Le caissier joignit le geste à la parole, mimant ses attentes avec force sons et mimiques. Katy le regarda avec un écœurement non dissimulé.
— Je vois ! Si je résume, vous avez crevé votre poupée gonflable, à l’usure je suppose. Vous n’avez pas de rustine alors vous comptez sur moi pour vous prêter mon kit anti-crevaison. Avez-vous essayé avec un chewing-gum, il parait que ça marche ?
— On se marre avec toi, madame pif en l’air ! Tu sais très bien ce que je veux. Ne fais pas ta mijaurée.
— Et quid des éventuels clients ? Devront-ils attendre pendant que nous faisons ce que vous croyez obtenir ?
— J’appuie sur un bouton et hop, la station est fermée.
— Pas de collègue pour nous déranger ?
— Non, juste toi et moi, beauté. Le couple du siècle.
— Vous comptez faire ça en pleine boutique ? On pourrait nous voir.
— Il y a une salle de repos derrière, avec un lit pliant. On sera bien tous les deux, à faire des câlins. Tu vas aimer, ça te changera de ton vieux mac.

Katy sourit. Le caissier la prenait pour une femme entretenue, du genre décorative, entre la geisha japonaise et le mobilier suédois. Pas pédagogue pour un sou, elle décida de jouer selon ses règles.
— Vous me ferez cadeau du carburant ?
— Il faudra être très sage, ma chérie.
— Je suis la sagesse incarnée.
— On verra.
— C’est tout vu ! Vous effacez la transaction, fermez la station-service, éteignez la boutique et on va s’éclater dans votre garçonnière.
— Tu ne me donnes pas d’ordres, sale pute ! Je décide, tu exécutes.
— On n’est pas arrivé, alors.
— J’ai tout mon temps. Toi non.
— Quelqu’un va bien finir par arriver. Vous devrez lui ouvrir pour encaisser. Alors, je partirai. Il ne vous restera que les yeux pour pleurer, avec des regrets plein la tête. Au royaume des perdants vous serez le roi, tout ça par fierté. C’est trop bête de rater une occasion pareille.

Katy sentit les rouages grincer dans la cervelle du bedonnant. Son argument avait porté. Elle avait joué sur la tendance qu’avaient les harceleurs à se prendre pour des étalons, à s’imaginer en charmeurs de serpents, quand ils avaient un semblant de contrôle sur la situation.
— Tu es sérieuse ? Si j’éteins la station-service pour éloigner les curieux, efface ta dette et ferme la boutique, tu me suis dans la salle de repos pour s’éclater ensemble ?
— Je ne mens jamais. Croix de bois, croix de fer, si je mens je vais en Enfer.
— Putain, c’est bon ça. Je le sens bien, toi et moi à quatre pattes sur mon plumard.
— Des mots ! Agissez pour changer ! Je suis impatiente de connaître le Nirvana.
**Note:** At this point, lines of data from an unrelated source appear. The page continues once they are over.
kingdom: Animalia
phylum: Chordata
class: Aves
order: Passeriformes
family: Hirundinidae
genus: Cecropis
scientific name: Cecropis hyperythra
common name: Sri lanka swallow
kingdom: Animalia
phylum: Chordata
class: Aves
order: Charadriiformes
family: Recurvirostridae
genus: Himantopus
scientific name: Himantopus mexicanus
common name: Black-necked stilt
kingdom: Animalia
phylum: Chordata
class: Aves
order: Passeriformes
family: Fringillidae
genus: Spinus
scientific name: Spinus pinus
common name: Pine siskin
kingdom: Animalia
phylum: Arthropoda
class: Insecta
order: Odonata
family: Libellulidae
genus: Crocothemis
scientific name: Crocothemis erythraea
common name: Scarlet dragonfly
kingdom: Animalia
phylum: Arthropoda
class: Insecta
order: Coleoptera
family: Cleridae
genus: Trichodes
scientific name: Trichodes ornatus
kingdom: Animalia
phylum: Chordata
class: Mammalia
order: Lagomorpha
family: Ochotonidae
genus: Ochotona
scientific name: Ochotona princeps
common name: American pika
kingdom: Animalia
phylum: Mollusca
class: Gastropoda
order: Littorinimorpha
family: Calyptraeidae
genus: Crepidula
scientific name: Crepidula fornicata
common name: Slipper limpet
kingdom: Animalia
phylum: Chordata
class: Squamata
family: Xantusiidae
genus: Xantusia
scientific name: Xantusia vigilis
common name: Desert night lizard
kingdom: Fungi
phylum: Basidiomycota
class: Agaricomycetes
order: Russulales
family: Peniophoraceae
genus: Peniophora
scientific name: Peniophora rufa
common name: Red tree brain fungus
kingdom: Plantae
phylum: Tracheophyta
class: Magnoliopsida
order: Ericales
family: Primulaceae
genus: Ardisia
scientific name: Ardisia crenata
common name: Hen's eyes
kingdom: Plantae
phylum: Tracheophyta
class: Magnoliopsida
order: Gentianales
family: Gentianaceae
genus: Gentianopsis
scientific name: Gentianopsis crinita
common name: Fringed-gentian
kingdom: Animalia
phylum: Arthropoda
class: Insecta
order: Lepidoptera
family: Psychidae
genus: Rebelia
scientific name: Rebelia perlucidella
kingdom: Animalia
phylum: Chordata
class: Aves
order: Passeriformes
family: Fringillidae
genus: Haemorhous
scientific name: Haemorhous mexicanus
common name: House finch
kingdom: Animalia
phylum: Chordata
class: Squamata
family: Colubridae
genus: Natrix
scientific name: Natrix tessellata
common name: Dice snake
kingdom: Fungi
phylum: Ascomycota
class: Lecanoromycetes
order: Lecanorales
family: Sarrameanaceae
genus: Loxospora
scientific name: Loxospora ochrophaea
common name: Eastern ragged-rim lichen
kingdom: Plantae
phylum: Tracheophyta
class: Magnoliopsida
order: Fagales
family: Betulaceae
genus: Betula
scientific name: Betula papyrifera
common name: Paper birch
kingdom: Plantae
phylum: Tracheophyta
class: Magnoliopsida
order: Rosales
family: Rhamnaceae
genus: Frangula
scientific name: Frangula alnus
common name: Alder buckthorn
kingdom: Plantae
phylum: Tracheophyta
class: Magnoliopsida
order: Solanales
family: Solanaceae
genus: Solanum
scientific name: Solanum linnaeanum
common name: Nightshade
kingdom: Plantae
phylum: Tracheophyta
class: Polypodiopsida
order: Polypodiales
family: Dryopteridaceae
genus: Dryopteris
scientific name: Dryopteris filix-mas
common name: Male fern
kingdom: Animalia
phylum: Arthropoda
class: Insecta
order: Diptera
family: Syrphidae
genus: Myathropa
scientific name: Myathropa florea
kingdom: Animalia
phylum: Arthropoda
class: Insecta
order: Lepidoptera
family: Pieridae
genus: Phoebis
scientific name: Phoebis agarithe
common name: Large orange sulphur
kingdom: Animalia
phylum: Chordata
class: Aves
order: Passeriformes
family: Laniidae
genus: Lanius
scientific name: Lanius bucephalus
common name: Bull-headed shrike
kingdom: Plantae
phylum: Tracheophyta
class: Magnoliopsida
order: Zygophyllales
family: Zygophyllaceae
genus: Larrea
Les yeux du caissier s’illuminèrent, comme si le Père Noël avait déposé les cadeaux devant le sapin. Il appuya sur les boutons de la commande à distance puis invita Katy à le suivre dans son terrier. La jeune femme le regarda une dernière fois puis fouilla dans son sac à mains.
— Chose promise, chose due, vous allez vous éclater, dit-elle en lui logeant une balle de neuf millimètres entre les deux yeux.
Katy vida le tiroir-caisse, détruisit les indices de son passage dans la station-service puis reprit la route dans sa belle berline de luxe.